Bioware and EA announced that retired director/producer Mark Darrah and a majority of the Mass Effect 5 team are now temporarily working with the rest of Bioware on the completion of Dragon Age: Dreadwolf.
WB and Player First Games announced an unexpected major shift for their crossover fighter MultiVersus: it’s planned to go fully offline on June 25th as the end of “Open Beta” ahead of a 1.0 relaunch scheduled for Early 2024, with no refunds for understandably frustrated and skeptical customers. The game will remain available with local matches and training room still playable during the 6+ months of downtime. The game’s devs burnt through every ready or nearly ready fighter, stage and mode in its first few months and then remained stagnant for just as long up until now. After previously promising a Season 3 for Spring, they’ve fully given up on the illusion of regular major updates for the foreseeable future.
March 28th: Nintendo premiered a roughly 10 minute gameplay demo of Tears of the Kingdom hosted by Eiji Aonuma, featuring confirmation that the base game is finished providing further details on previously revealed new major gameplay additions, including how the vehicle building is part of a Fuse power which also revamps the weapons system, and the expected reveal of a TOTK themed Switch OLED console.
Major indie publisher Team17’s CEO Debbie Bestwick announced her departure from the role after a five year tenure, where she is lingering until a successor is selected, at which point she will stay on the Board of Directors in a smaller role.
March 29th: EA announced firings of over 700 employees or roughly 6% of its total, global workforce of nearly 13,000 as part of a significant restructuring. Andrew Wilson said that these layoffs have been undergoing since earlier in 2023 and will be completed early in the new fiscal year which started April 1st. Based on that official context, it’s most likely that the leaked Apex Legends QA layoffs I’ve previously covered are included in this. The publisher reported more than $200 million in profits for last year.
As part of larger appalling 7000-worker layoffs at Disney by current CEO Bob Iger, a 50-person metaverse division established under Bob Chapek was shut down.
Square Enix detailed its paid story expansion for Forspoken, a prequel titled In Tanta We Trust launching May 26th.

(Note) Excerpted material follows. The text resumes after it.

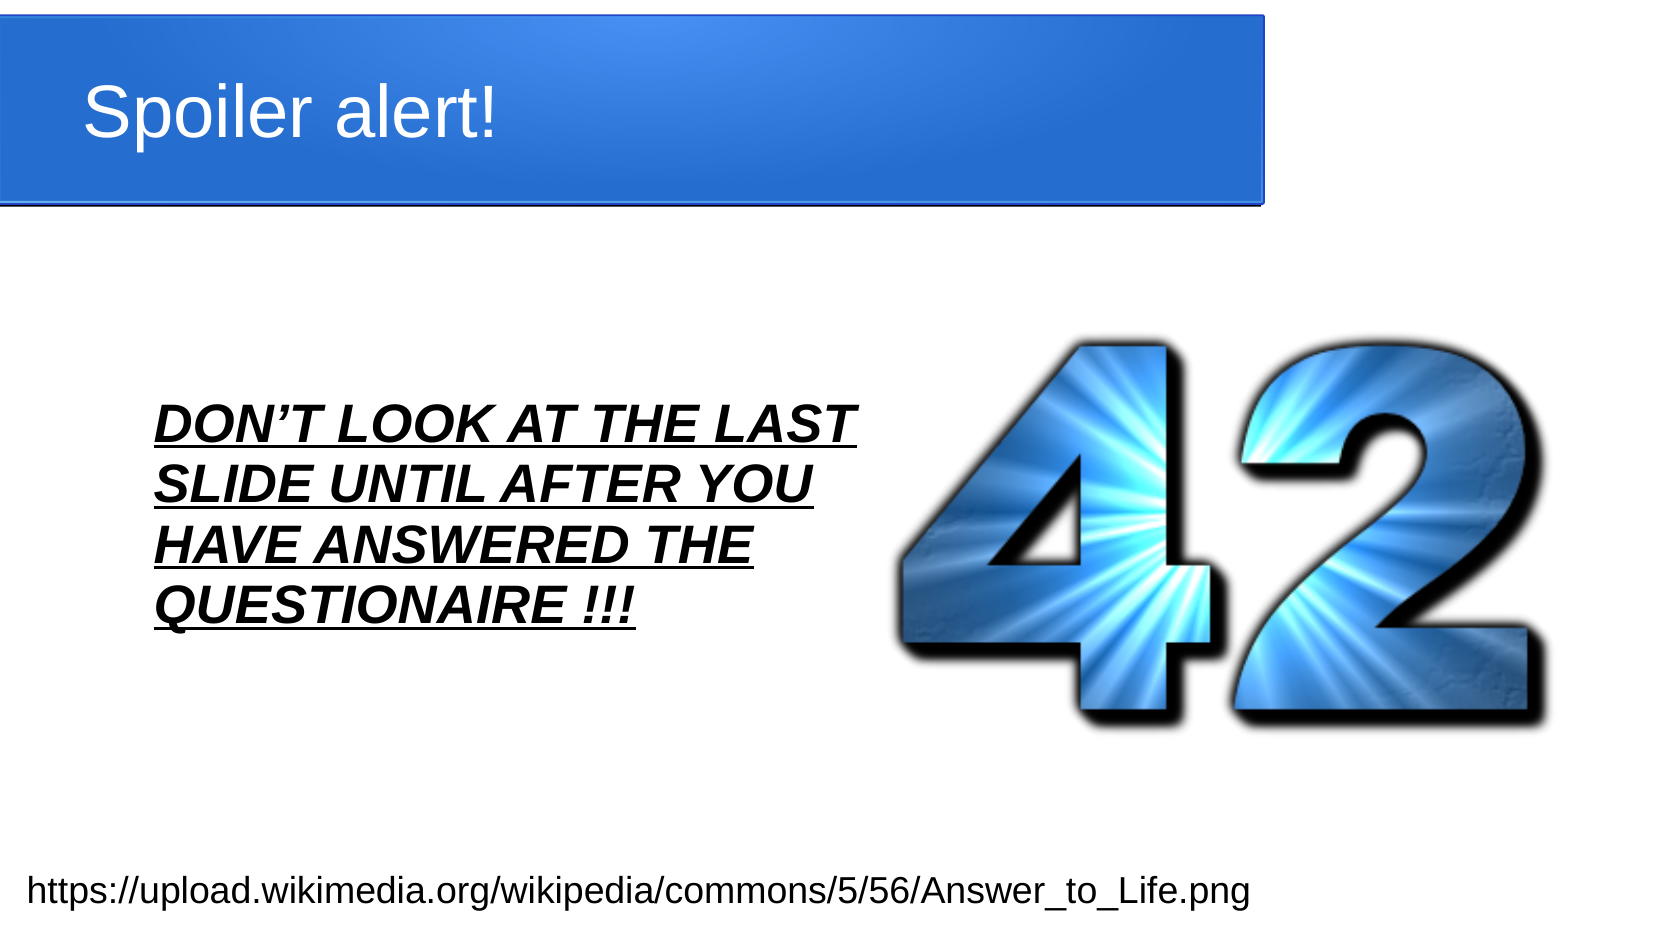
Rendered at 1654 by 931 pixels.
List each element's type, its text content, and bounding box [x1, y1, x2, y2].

March 30th: Square Enix announced that Live a Live Remake will hop off the Switch and release for PS4/5 and PC nine months later on April 27th 2023. I really wish Square was better at communicating upfront about the terms of these timed exclusivity deals, all of theirs really, but I’ll admit I’m still quite curious to see what’s next for the 2DHD series.
March 31st: Dragon Quest series chief producer Ryutaro Ichimura announced his departure from Square Enix.
Roblox Corp agreed to start hiding in game ads from users age 13 and younger.
After being announced for H1 2023 last June, Ark II‘s launch has been delayed to Late 2024. For the meantime, developer WildCard announced an upgraded PC port/native current-gen console port of the first game, Ark: Survival Ascended, for an August launch as a $50 ‘bundle’ preorder of Ark II. However, the original Ark: Survival Evolved’s servers are being shut down at that time in August, meaning existing players will have to repurchase this expensive new form of the game they already own to keep access.
Poncle announced their second expansion for Vampire Survivors, Tides of the Foscari, launching April 13th.
Sega released a free game on Steam in observance of April Fools Day, a visual novel with a few hidden mechanical surprises called The Murder of Sonic the Hedgehog.
April 1st: SNK announced a complete package port of King of Fighters 13, all DLC and rollback netcode, for the Switch, coming Summer 2023.